[Records for this exercise Boundary: Start]
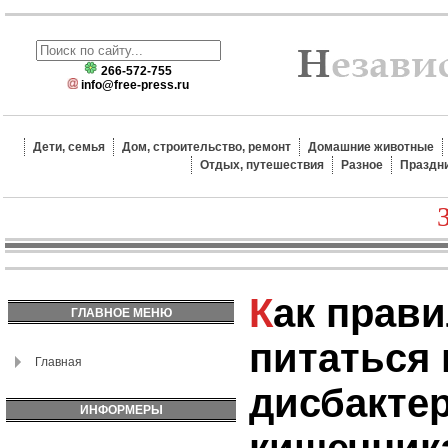
266-572-755
info@free-press.ru
Дети, семья
Дом, строительство, ремонт
Домашние животные
Отдых, путешествия
Разное
Праздн
Как правильно
ГЛАВНОЕ МЕНЮ
питаться 
Главная
дисбакте
ИНФОРМЕРЫ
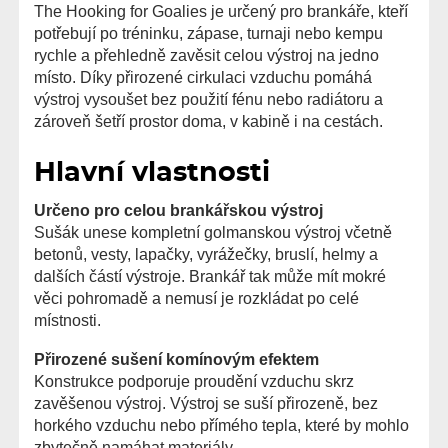
The Hooking for Goalies je určený pro brankáře, kteří
potřebují po tréninku, zápase, turnaji nebo kempu
rychle a přehledně zavěsit celou výstroj na jedno
místo. Díky přirozené cirkulaci vzduchu pomáhá
výstroj vysoušet bez použití fénu nebo radiátoru a
zároveň šetří prostor doma, v kabině i na cestách.
Hlavní vlastnosti
Určeno pro celou brankářskou výstroj
Sušák unese kompletní golmanskou výstroj včetně
betonů, vesty, lapačky, vyrážečky, bruslí, helmy a
dalších částí výstroje. Brankář tak může mít mokré
věci pohromadě a nemusí je rozkládat po celé
místnosti.
Přirozené sušení komínovým efektem
Konstrukce podporuje proudění vzduchu skrz
zavěšenou výstroj. Výstroj se suší přirozeně, bez
horkého vzduchu nebo přímého tepla, které by mohlo
zbytečně namáhat materiály.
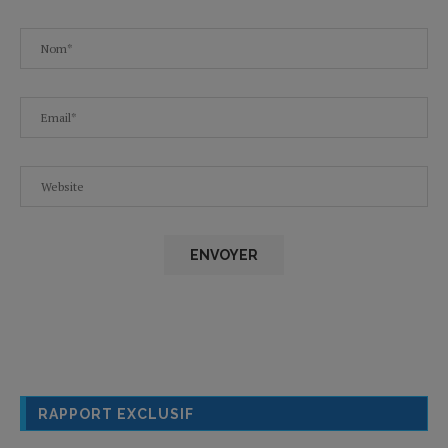
RAPPORT EXCLUSIF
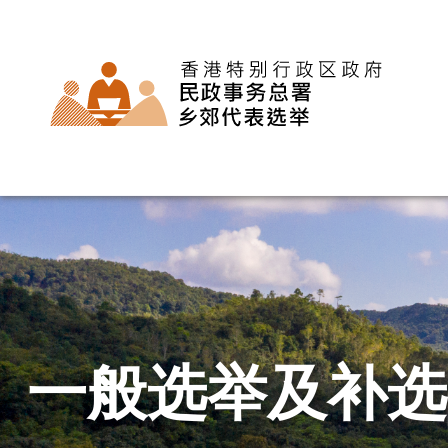
H
o
m
e
一般选举及补选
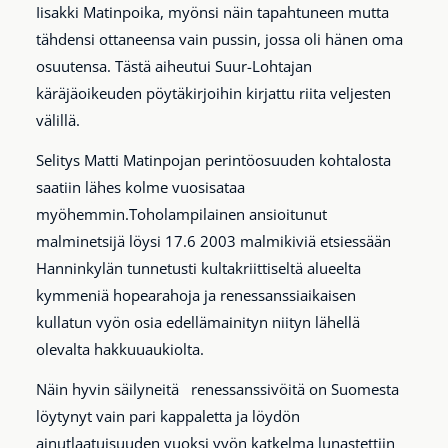
Iisakki Matinpoika, myönsi näin tapahtuneen mutta
tähdensi ottaneensa vain pussin, jossa oli hänen oma
osuutensa. Tästä aiheutui Suur-Lohtajan
käräjäoikeuden pöytäkirjoihin kirjattu riita veljesten
välillä.
Selitys Matti Matinpojan perintöosuuden kohtalosta
saatiin lähes kolme vuosisataa
myöhemmin.Toholampilainen ansioitunut
malminetsijä löysi 17.6 2003 malmikiviä etsiessään
Hanninkylän tunnetusti kultakriittiseltä alueelta
kymmeniä hopearahoja ja renessanssiaikaisen
kullatun vyön osia edellämainityn niityn lähellä
olevalta hakkuuaukiolta.
Näin hyvin säilyneitä renessanssivöitä on Suomesta
löytynyt vain pari kappaletta ja löydön
ainutlaatuisuuden vuoksi vyön katkelma lunastettiin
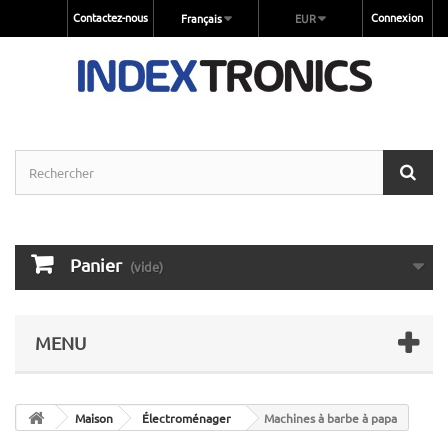
Contactez-nous
Connexion
Français
EUR
Panier
(vide)
MENU
Maison
Électroménager
Machines à barbe à papa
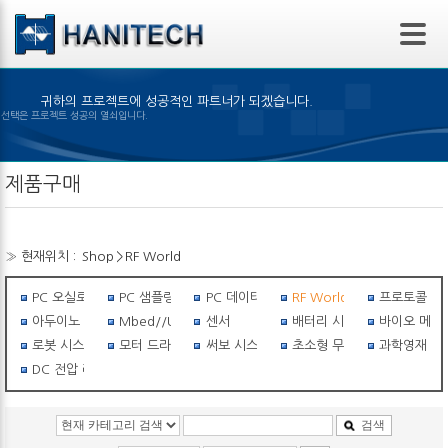
본문 바로가기
귀하의 프로젝트에 성공적인 파트너가 되겠습니다.
은 제품의 선택은 프로젝트 성공의 열쇠입니다.
제품구매
» 현재위치 :
Shop
>
RF World
PC 오실로스코프
PC 샘플링스코프
PC 데이터 로거
RF World
프로토콜 아
아두이노 세상
Mbed//USB I/O
센서
배터리 시스템
바이오 메탈
로봇 시스템
모터 드라이버
써보 시스템
초소형 무선비행체
과학영재 필수
DC 전압 레귤레이터
검색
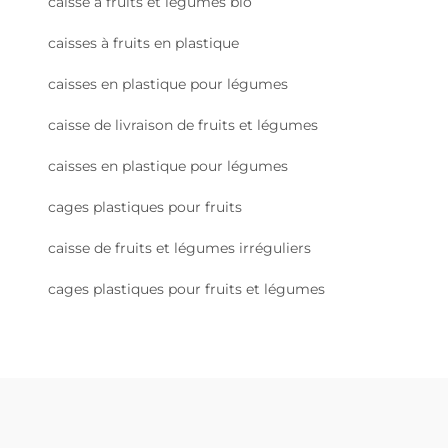
caisse à fruits et légumes bio
caisses à fruits en plastique
caisses en plastique pour légumes
caisse de livraison de fruits et légumes
caisses en plastique pour légumes
cages plastiques pour fruits
caisse de fruits et légumes irréguliers
cages plastiques pour fruits et légumes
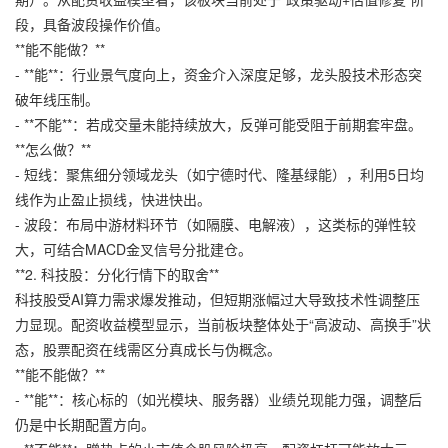
段，具备波段操作价值。
**能不能做？**
- **能**：行业景气度向上，资金介入深度足够，龙头股技术形态突
破年线压制。
- **不能**：若成交量未能持续放大，反弹可能受阻于前期套牢盘。
**怎么做？**
- 短线：聚焦细分领域龙头（如宁德时代、隆基绿能），利用5日均
线作为止盈止损线，快进快出。
- 波段：布局中游材料环节（如隔膜、电解液），这类标的弹性较
大，可结合MACD金叉信号分批建仓。
**2. 科技股：分化行情下的取舍**
科技股受AI算力需求爆发推动，但短期涨幅过大导致技术性调整压
力显现。配资收益模型显示，当前板块整体处于“高波动、高换手”状
态，
股票配资在线
需区分真成长与伪概念。
**能不能做？**
- **能**：核心标的（如光模块、服务器）业绩兑现能力强，调整后
仍是中长期配置方向。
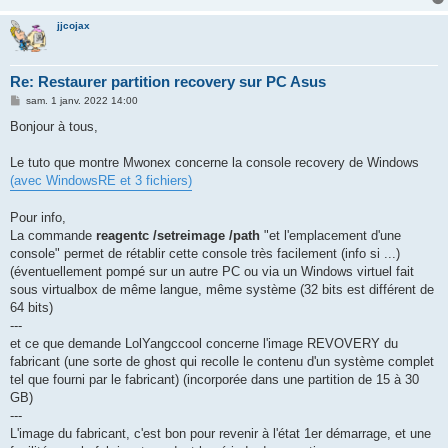
jjcojax
Re: Restaurer partition recovery sur PC Asus
M
sam. 1 janv. 2022 14:00
e
s
Bonjour à tous,
s
a
g
Le tuto que montre Mwonex concerne la console recovery de Windows
e
(avec WindowsRE et 3 fichiers)
Pour info,
La commande
reagentc /setreimage /path
"et l'emplacement d'une
console" permet de rétablir cette console très facilement (info si ...)
(éventuellement pompé sur un autre PC ou via un Windows virtuel fait
sous virtualbox de même langue, même système (32 bits est différent de
64 bits)
---
et ce que demande LolYangccool concerne l'image REVOVERY du
fabricant (une sorte de ghost qui recolle le contenu d'un système complet
tel que fourni par le fabricant) (incorporée dans une partition de 15 à 30
GB)
---
L'image du fabricant, c'est bon pour revenir à l'état 1er démarrage, et une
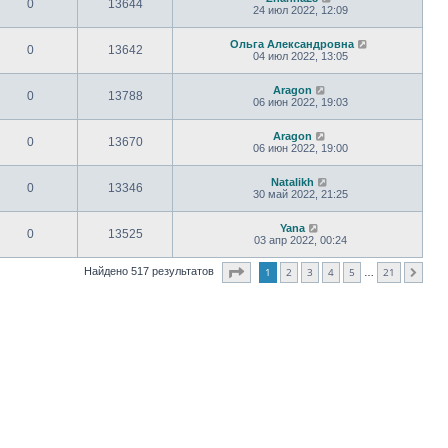
0
13644
24 июл 2022, 12:09
Ольга Александровна
0
13642
04 июл 2022, 13:05
Aragon
0
13788
06 июн 2022, 19:03
Aragon
0
13670
06 июн 2022, 19:00
Natalikh
0
13346
30 май 2022, 21:25
Yana
0
13525
03 апр 2022, 00:24
Страница
1
из
21
1
2
3
4
5
21
Найдено 517 результатов
След.
…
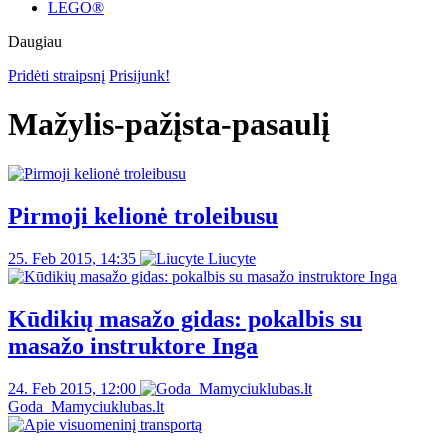
LEGO®
Daugiau
Pridėti straipsnį
Prisijunk!
Mažylis-pažįsta-pasaulį
Pirmoji kelionė troleibusu
25. Feb 2015, 14:35
Liucyte
Kūdikių masažo gidas: pokalbis su
masažo instruktore Inga
24. Feb 2015, 12:00
Goda_Mamyciuklubas.lt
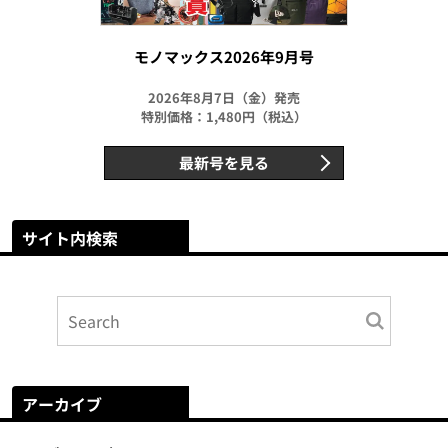
モノマックス2026年9月号
2026年8月7日（金）発売
特別価格：1,480円（税込）
最新号を見る
サイト内検索
アーカイブ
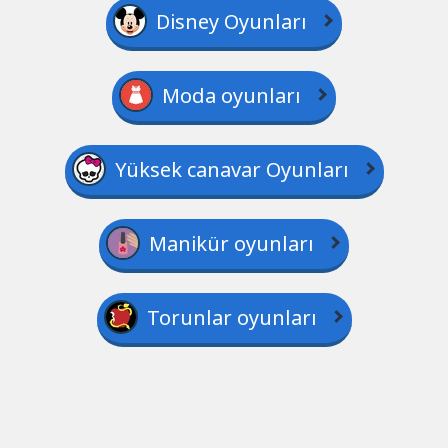
Disney Oyunları
Moda oyunları
Yüksek canavar Oyunları
Manikür oyunları
Torunlar oyunları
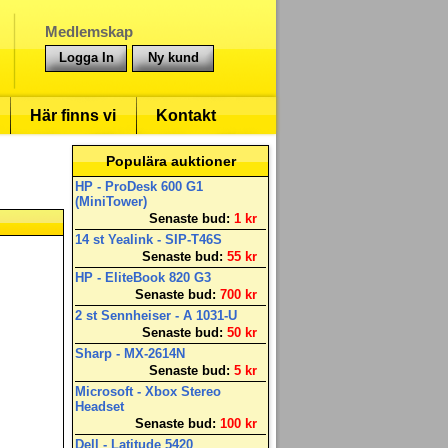
Medlemskap
Logga In
Ny kund
Här finns vi
Kontakt
Populära auktioner
HP - ProDesk 600 G1
(MiniTower)
Senaste bud:
1 kr
14 st Yealink - SIP-T46S
Senaste bud:
55 kr
HP - EliteBook 820 G3
Senaste bud:
700 kr
2 st Sennheiser - A 1031-U
Senaste bud:
50 kr
Sharp - MX-2614N
Senaste bud:
5 kr
Microsoft - Xbox Stereo
Headset
Senaste bud:
100 kr
Dell - Latitude 5420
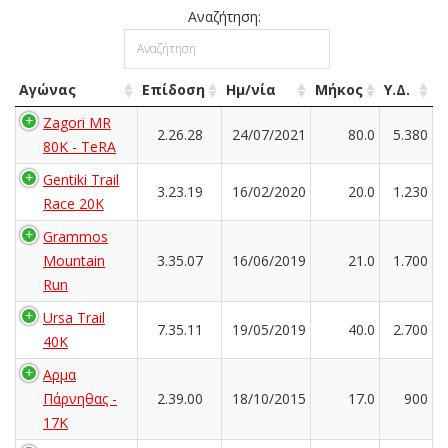
Αναζήτηση:
Αγώνας
Επίδοση
Ημ/νία
Μήκος
Υ.Δ.
Zagori MR
2.26.28
24/07/2021
80.0
5.380
80K - TeRA
Gentiki Trail
3.23.19
16/02/2020
20.0
1.230
Race 20K
Grammos
Mountain
3.35.07
16/06/2019
21.0
1.700
Run
Ursa Trail
7.35.11
19/05/2019
40.0
2.700
40K
Αρμα
Πάρνηθας -
2.39.00
18/10/2015
17.0
900
17K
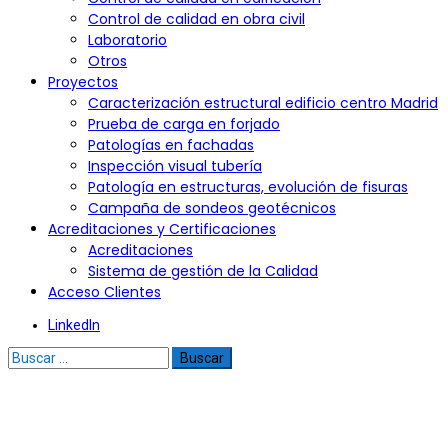
Control de calidad en obra civil
Laboratorio
Otros
Proyectos
Caracterización estructural edificio centro Madrid
Prueba de carga en forjado
Patologías en fachadas
Inspección visual tubería
Patología en estructuras, evolución de fisuras
Campaña de sondeos geotécnicos
Acreditaciones y Certificaciones
Acreditaciones
Sistema de gestión de la Calidad
Acceso Clientes
LinkedIn
Buscar:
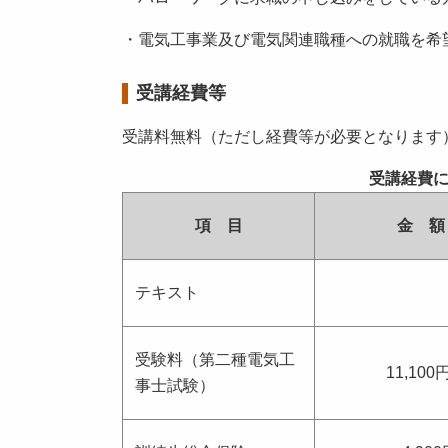
・電気工事業及び電気関連職種への就職を希
受講経費等
受講料無料（ただし経費等が必要となりま
受講経費
項 目
金 額
テキスト
受験料（第二種電気工
11,10
事士試験）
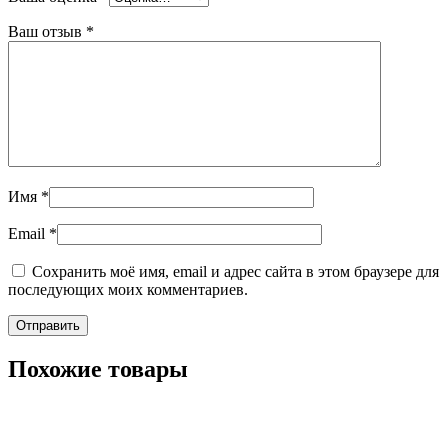
Ваш отзыв
*
Имя
*
Email
*
Сохранить моё имя, email и адрес сайта в этом браузере для
последующих моих комментариев.
Похожие товары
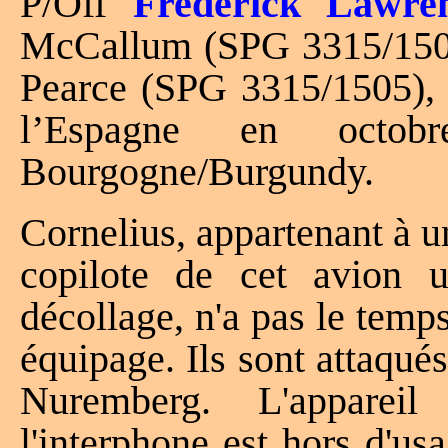
P/Off
Frederick Lawre
McCallum (SPG 3315/1504
Pearce (SPG 3315/1505), 
l’Espagne en octo
Bourgogne/Burgundy.
Cornelius, appartenant à 
copilote de cet avion 
décollage, n'a pas le temp
équipage. Ils sont attaqué
Nuremberg. L'apparei
l'interphone est hors d'usa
[Records for this exercise Boundary: End]
Problem to work on: Leave the pictures aside and output each entry exactly as it stands.

Response to the exercise:
266-572-755
info@free-press.ru
Дети, семья
Дом, строительство, ремонт
Домашние животные
Отдых, путешествия
Разное
Праздн
Как правильно
ГЛАВНОЕ МЕНЮ
питаться 
Главная
дисбакте
ИНФОРМЕРЫ
The Hooking for Goalies je určený pro brankáře, kteří
potřebují po tréninku, zápase, turnaji nebo kempu
rychle a přehledně zavěsit celou výstroj na jedno
místo. Díky přirozené cirkulaci vzduchu pomáhá
výstroj vysoušet bez použití fénu nebo radiátoru a
zároveň šetří prostor doma, v kabině i na cestách.
Hlavní vlastnosti
Určeno pro celou brankářskou výstroj
Sušák unese kompletní golmanskou výstroj včetně
betonů, vesty, lapačky, vyrážečky, bruslí, helmy a
dalších částí výstroje. Brankář tak může mít mokré
věci pohromadě a nemusí je rozkládat po celé
místnosti.
Přirozené sušení komínovým efektem
Konstrukce podporuje proudění vzduchu skrz
zavěšenou výstroj. Výstroj se suší přirozeně, bez
horkého vzduchu nebo přímého tepla, které by mohlo
zbytečně namáhat materiály.
RAPPORT EXCLUSIF
H
o
m
e
一般选举及补选
Iisakki Matinpoika, myönsi näin tapahtuneen mutta
tähdensi ottaneensa vain pussin, jossa oli hänen oma
osuutensa. Tästä aiheutui Suur-Lohtajan
käräjäoikeuden pöytäkirjoihin kirjattu riita veljesten
välillä.
Selitys Matti Matinpojan perintöosuuden kohtalosta
saatiin lähes kolme vuosisataa
myöhemmin.Toholampilainen ansioitunut
malminetsijä löysi 17.6 2003 malmikiviä etsiessään
Hanninkylän tunnetusti kultakriittiseltä alueelta
kymmeniä hopearahoja ja renessanssiaikaisen
kullatun vyön osia edellämainityn niityn lähellä
olevalta hakkuuaukiolta.
Näin hyvin säilyneitä renessanssivöitä on Suomesta
löytynyt vain pari kappaletta ja löydön
ainutlaatuisuuden vuoksi vyön katkelma lunastettiin
Contactez-nous
Connexion
Français
EUR
Panier
(vide)
MENU
Maison
Électroménager
Machines à barbe à papa
본문 바로가기
귀하의 프로젝트에 성공적인 파트너가 되겠습니다.
은 제품의 선택은 프로젝트 성공의 열쇠입니다.
제품구매
» 현재위치 :
Shop
>
RF World
PC 오실로스코프
PC 샘플링스코프
PC 데이터 로거
RF World
프로토콜 아
아두이노 세상
Mbed//USB I/O
센서
배터리 시스템
바이오 메탈
로봇 시스템
모터 드라이버
써보 시스템
초소형 무선비행체
과학영재 필수
DC 전압 레귤레이터
검색
caisse à fruits et légumes bio
caisses à fruits en plastique
caisses en plastique pour légumes
caisse de livraison de fruits et légumes
caisses en plastique pour légumes
cages plastiques pour fruits
caisse de fruits et légumes irréguliers
cages plastiques pour fruits et légumes
段，具备波段操作价值。
**能不能做？**
- **能**：行业景气度向上，资金介入深度足够，龙头股技术形态突
破年线压制。
- **不能**：若成交量未能持续放大，反弹可能受阻于前期套牢盘。
**怎么做？**
- 短线：聚焦细分领域龙头（如宁德时代、隆基绿能），利用5日均
线作为止盈止损线，快进快出。
- 波段：布局中游材料环节（如隔膜、电解液），这类标的弹性较
大，可结合MACD金叉信号分批建仓。
**2. 科技股：分化行情下的取舍**
科技股受AI算力需求爆发推动，但短期涨幅过大导致技术性调整压
力显现。配资收益模型显示，当前板块整体处于“高波动、高换手”状
态，
股票配资在线
需区分真成长与伪概念。
**能不能做？**
- **能**：核心标的（如光模块、服务器）业绩兑现能力强，调整后
仍是中长期配置方向。
jjcojax
Re: Restaurer partition recovery sur PC Asus
M
sam. 1 janv. 2022 14:00
e
s
Bonjour à tous,
s
a
g
Le tuto que montre Mwonex concerne la console recovery de Windows
e
(avec WindowsRE et 3 fichiers)
Pour info,
La commande
reagentc /setreimage /path
"et l'emplacement d'une
console" permet de rétablir cette console très facilement (info si ...)
(éventuellement pompé sur un autre PC ou via un Windows virtuel fait
sous virtualbox de même langue, même système (32 bits est différent de
64 bits)
---
et ce que demande LolYangccool concerne l'image REVOVERY du
fabricant (une sorte de ghost qui recolle le contenu d'un système complet
tel que fourni par le fabricant) (incorporée dans une partition de 15 à 30
GB)
---
L'image du fabricant, c'est bon pour revenir à l'état 1er démarrage, et une
0
13644
24 июл 2022, 12:09
Ольга Александровна
0
13642
04 июл 2022, 13:05
Aragon
0
13788
06 июн 2022, 19:03
Aragon
0
13670
06 июн 2022, 19:00
Natalikh
0
13346
30 май 2022, 21:25
Yana
0
13525
03 апр 2022, 00:24
Страница
1
из
21
1
2
3
4
5
21
Найдено 517 результатов
След.
…
LEGO®
Daugiau
Pridėti straipsnį
Prisijunk!
Mažylis-pažįsta-pasaulį
Pirmoji kelionė troleibusu
25. Feb 2015, 14:35
Liucyte
Kūdikių masažo gidas: pokalbis su
masažo instruktore Inga
24. Feb 2015, 12:00
Goda_Mamyciuklubas.lt
モノマックス2026年9月号
2026年8月7日（金）発売
特別価格：1,480円（税込）
最新号を見る
サイト内検索
アーカイブ
Disney Oyunları
Moda oyunları
Yüksek canavar Oyunları
Manikür oyunları
Torunlar oyunları
Medlemskap
Logga In
Ny kund
Här finns vi
Kontakt
Populära auktioner
HP - ProDesk 600 G1
(MiniTower)
Senaste bud:
1 kr
14 st Yealink - SIP-T46S
Senaste bud:
55 kr
HP - EliteBook 820 G3
Senaste bud:
700 kr
2 st Sennheiser - A 1031-U
Senaste bud:
50 kr
Sharp - MX-2614N
Senaste bud:
5 kr
Microsoft - Xbox Stereo
Headset
Senaste bud:
100 kr
Dell - Latitude 5420
Αναζήτηση:
Αγώνας
Επίδοση
Ημ/νία
Μήκος
Υ.Δ.
Zagori MR
2.26.28
24/07/2021
80.0
5.380
80K - TeRA
Gentiki Trail
3.23.19
16/02/2020
20.0
1.230
Race 20K
Grammos
Mountain
3.35.07
16/06/2019
21.0
1.700
Run
Ursa Trail
7.35.11
19/05/2019
40.0
2.700
40K
Αρμα
Πάρνηθας -
2.39.00
18/10/2015
17.0
900
17K
Control de calidad en obra civil
Laboratorio
Otros
Proyectos
Caracterización estructural edificio centro Madrid
Prueba de carga en forjado
Patologías en fachadas
Inspección visual tubería
Patología en estructuras, evolución de fisuras
Campaña de sondeos geotécnicos
Acreditaciones y Certificaciones
Acreditaciones
Sistema de gestión de la Calidad
Acceso Clientes
LinkedIn
Buscar:
・電気工事業及び電気関連職種への就職を希
受講経費等
受講料無料（ただし経費等が必要となりま
受講経費
項 目
金 額
テキスト
受験料（第二種電気工
11,10
事士試験）
Ваш отзыв
*
Имя
*
Email
*
Сохранить моё имя, email и адрес сайта в этом браузере для
последующих моих комментариев.
Похожие товары
P/Off
Frederick Lawre
McCallum (SPG 3315/1504
Pearce (SPG 3315/1505), 
l’Espagne en octo
Bourgogne/Burgundy.
Cornelius, appartenant à 
copilote de cet avion 
décollage, n'a pas le temp
équipage. Ils sont attaqué
Nuremberg. L'apparei
l'interphone est hors d'usa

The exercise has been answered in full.